The decrease in exhaled nitric oxide during a training regimen may also be a result of the increased cardiac output that occurs during exercise: as the cardiac output increases, the ability of the pulmonary vasculature to take up NO may increase, thereby leading to an overall decrease in the amount of NO exhaled in breath. The traditional medical concern is that asthma may limit the athlete’s ability to compete. While the exact role of NO in asthma remains elusive, the major known physiologic role of NO is to relax smooth muscle cells through the activation of guanylate cyclase to produce cyclic GMP (cGMP) [18]. This makes it the most potent endogenous vasodilator, but it can also act as a bronchodilator. This dual function of vasodilation and bronchodilation improves ventilation perfusion matching and possibly exercise performance [19]. This beneficial function of NO has to be balanced, however, against the potential harm of very high NO levels associated with airway inflammation and poorly controlled asthma [2]. While the optimal NO level that is associated with improved performance is not clear, recent studies clearly suggest that using FENO as a guide to treat asthma can result in optimal control with less medication [20]. This idea of optimal control with least medications is an important goal in all individuals with asthma, but it has special importance in athletes who have to deliver peak physical performance. While this FENO based management approach makes intuitive physiologic sense, more data are needed.

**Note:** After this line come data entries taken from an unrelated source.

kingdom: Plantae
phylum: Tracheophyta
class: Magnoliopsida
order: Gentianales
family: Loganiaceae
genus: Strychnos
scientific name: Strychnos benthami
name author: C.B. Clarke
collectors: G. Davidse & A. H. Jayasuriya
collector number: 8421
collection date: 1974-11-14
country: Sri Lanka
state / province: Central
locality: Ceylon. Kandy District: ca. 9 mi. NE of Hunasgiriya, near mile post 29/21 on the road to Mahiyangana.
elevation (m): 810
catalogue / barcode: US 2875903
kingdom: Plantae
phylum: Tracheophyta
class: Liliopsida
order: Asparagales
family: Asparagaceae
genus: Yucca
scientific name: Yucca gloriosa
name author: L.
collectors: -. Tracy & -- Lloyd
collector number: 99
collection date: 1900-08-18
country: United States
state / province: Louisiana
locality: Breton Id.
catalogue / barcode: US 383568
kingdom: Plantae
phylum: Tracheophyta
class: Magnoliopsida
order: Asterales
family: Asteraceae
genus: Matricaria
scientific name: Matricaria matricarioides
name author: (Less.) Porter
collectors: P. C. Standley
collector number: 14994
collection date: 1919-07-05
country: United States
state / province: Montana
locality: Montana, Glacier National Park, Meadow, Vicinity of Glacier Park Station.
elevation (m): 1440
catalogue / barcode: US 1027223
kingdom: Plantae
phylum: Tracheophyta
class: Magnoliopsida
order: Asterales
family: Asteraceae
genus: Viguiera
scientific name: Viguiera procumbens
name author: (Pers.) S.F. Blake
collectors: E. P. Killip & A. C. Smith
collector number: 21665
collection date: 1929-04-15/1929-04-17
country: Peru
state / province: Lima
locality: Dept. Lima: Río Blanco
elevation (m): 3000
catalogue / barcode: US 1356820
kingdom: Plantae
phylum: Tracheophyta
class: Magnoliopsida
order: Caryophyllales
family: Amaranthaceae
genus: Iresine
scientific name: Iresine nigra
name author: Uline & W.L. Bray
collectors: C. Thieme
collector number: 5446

Interestingly, the number of elite Olympic athletes with asthma has increased steadily since the Olympic Committee began monitoring use of β2-agonists in 1996 [15]. Exhaled NO measurement represents an opportunity for the scientific community to gain information about what is occurring at the level of the airways in elite athletes. As a non-invasive method, exhaled NO measurement should not interfere with athletic performance, while providing invaluable information about airway inflammation that cannot be obtained by other traditional methods used to assess lung function. The recent availability of portable NO measurement devices and their validity make exhaled NO measurements accessible in the field, at the pool and on the track. Collection of these data would help current athletes safely monitor their asthma control during competition and provide valuable data for reference ranges that will assist clinicians in understanding the inflammatory status of airways in athletes during training and competition.
Footnotes
Conflict of interest The authors declare no conflict of interest in this article.